Scan the records below. Copy every line in which the word "have" appears.

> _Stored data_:
——

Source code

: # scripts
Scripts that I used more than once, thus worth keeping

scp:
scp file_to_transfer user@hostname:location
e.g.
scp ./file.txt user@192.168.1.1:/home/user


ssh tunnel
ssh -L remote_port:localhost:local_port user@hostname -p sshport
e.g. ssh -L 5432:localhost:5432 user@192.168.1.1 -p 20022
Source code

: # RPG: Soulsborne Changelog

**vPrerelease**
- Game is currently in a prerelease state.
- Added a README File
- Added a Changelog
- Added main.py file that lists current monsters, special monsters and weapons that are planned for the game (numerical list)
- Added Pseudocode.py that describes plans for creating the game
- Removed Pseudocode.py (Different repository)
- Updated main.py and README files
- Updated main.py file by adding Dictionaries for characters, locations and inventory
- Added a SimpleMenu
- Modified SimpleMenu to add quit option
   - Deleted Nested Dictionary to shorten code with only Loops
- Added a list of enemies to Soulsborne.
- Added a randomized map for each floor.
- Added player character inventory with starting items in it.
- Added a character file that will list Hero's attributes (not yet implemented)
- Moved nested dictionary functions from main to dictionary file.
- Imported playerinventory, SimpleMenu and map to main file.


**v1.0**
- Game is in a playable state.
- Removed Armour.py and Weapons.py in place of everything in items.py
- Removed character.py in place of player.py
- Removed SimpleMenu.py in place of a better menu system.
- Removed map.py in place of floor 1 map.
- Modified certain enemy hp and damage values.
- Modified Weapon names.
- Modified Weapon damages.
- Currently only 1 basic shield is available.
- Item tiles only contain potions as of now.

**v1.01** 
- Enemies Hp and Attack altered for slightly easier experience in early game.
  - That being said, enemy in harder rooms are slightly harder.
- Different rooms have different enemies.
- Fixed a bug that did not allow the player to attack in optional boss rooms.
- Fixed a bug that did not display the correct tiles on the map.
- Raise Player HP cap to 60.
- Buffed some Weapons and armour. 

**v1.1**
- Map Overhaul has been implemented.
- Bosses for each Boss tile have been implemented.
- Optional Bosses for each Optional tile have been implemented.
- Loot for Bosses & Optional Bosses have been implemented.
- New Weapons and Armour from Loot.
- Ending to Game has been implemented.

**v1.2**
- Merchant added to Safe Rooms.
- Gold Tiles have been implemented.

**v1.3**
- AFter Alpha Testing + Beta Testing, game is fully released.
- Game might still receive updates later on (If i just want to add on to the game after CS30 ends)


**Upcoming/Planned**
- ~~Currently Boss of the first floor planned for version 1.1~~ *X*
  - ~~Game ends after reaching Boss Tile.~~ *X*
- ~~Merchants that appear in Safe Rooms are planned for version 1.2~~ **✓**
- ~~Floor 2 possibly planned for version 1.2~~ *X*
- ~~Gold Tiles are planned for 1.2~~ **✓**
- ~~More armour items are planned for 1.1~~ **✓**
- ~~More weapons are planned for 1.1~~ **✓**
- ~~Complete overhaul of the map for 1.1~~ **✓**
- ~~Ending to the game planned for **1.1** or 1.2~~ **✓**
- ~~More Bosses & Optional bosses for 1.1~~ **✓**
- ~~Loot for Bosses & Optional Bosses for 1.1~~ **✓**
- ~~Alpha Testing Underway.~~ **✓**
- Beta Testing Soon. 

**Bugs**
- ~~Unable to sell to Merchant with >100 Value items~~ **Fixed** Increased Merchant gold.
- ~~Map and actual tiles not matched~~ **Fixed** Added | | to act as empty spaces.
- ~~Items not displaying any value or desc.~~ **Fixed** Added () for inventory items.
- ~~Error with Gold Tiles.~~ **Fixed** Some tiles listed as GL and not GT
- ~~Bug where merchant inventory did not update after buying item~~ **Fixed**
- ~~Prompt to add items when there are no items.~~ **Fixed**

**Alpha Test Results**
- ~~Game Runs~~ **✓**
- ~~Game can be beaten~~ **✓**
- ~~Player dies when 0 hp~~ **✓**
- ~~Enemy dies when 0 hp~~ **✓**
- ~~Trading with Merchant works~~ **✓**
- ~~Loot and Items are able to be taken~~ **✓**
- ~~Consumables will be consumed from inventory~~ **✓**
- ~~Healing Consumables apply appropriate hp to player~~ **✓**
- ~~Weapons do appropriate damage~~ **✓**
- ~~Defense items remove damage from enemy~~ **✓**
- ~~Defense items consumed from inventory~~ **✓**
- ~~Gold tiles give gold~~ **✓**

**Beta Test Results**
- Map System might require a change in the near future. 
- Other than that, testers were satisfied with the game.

——

> _Solution to the exercise_:
- Different rooms have different enemies.
- Bosses for each Boss tile have been implemented.
- Optional Bosses for each Optional tile have been implemented.
- Loot for Bosses & Optional Bosses have been implemented.
- Gold Tiles have been implemented.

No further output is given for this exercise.